When you think of the COVID-19 vaccine, the first things that might come to mind are the companies that facilitate it (such as Pfizer & Moderna), if it is safe or not, or even that it is a new type of mRNA vaccine that is unfamiliar to many. However, people tend to overlook and not give any thought towards who made this all possible, and that person is Robert Malone.
Robert Malone, born in 1959, started his medical career at University of California Davis, and later got his MD from Northwestern University. After Malone’s traditional education at both an undergraduate and graduate level, he conducted research at the Salk Institute for Biological Studies.
Salk Institute for Biological Studies
During his time at the Salk Institute, Robert Malone performed a “landmark experiment.” In this experiment, Malone mixed strands of mRNA with droplets of fat (lipids). Human cells reacted with this mRNA lipid mix and began producing proteins from it. Robert Malone had some foresight and realized that this discovery has some potential in the medicinal world. He decided to jot down some notes, stating that if cells could create proteins from mRNA delivered to them that it might be possible to “treat RNA as a drug (written January 11, 1988).”
These revelations from Robert Malone had a huge contribution towards the mRNA COVID-19 vaccines.
After seeing all of this information on how Robert Malone made scientific contributions towards the COVID-19 vaccine, it is important to show how it works. Since we know (as seen in Malone’s experiments) that mRNA mixed with lipids that enter a human cell can lead to the production of proteins, scientists just had to tweak the mRNA until it could create pieces of “spike protein.” These pieces of spike proteins would have to match the shape of the spike proteins found on the surface of the COVID-19 virus. This required an impressive feat of biomedical engineering, but it was done.
Robert Malone’s work did not just contribute to the first strand of COVID-19 discovered, but his work applied towards different variants as well.
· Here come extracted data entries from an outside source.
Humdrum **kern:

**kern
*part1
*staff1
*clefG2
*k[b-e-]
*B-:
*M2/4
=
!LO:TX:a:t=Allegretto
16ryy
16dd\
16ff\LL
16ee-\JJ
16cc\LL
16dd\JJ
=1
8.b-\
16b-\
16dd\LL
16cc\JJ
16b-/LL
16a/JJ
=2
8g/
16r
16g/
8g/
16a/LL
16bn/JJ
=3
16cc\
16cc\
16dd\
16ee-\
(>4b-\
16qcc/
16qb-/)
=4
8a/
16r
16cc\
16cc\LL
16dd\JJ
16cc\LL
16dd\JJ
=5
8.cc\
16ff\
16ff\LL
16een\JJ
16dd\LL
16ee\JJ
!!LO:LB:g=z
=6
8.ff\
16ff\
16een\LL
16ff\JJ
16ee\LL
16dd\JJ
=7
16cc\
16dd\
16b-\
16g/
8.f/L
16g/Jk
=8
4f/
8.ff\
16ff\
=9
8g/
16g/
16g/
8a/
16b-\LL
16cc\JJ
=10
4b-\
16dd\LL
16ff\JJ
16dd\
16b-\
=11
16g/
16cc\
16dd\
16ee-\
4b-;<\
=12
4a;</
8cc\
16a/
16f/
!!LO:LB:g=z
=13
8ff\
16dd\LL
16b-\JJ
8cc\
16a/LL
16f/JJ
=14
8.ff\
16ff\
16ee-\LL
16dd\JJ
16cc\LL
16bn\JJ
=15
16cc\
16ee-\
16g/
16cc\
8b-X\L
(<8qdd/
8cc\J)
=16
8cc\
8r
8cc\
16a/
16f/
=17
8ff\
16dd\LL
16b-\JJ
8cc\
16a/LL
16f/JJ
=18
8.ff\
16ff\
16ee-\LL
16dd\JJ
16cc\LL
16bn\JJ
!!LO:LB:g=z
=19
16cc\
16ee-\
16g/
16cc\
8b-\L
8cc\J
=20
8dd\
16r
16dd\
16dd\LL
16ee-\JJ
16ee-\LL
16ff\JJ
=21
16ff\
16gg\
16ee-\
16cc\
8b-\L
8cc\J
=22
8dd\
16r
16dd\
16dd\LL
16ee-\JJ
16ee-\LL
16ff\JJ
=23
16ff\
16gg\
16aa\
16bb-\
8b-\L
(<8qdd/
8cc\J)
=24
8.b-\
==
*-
The idea of spike proteins and how spike proteins can be counteracted through an mRNA vaccine applies to all different variants of COVID-19. As seen through activities and lessons learned in our Bio class, different variants of COVID-19 just have pieces of the protein structure changed, which leads to a changed shape of their spike proteins. This leads to existing vaccines being less effective as the original vaccine was meant for a specific spike protein shape, not the shapes of the new variants. This means that mRNA vaccines are still very much effective towards different variants of COVID-19, but they would have to be modified mRNA vaccines.
Despite all of this, Robert Malone’s research’s applications might not stop at the COVID-19 vaccine. The COVID-19 vaccine was able to show us the power of mRNA vaccines, so it is not unreasonable to be expecting more mRNA vaccines in the future.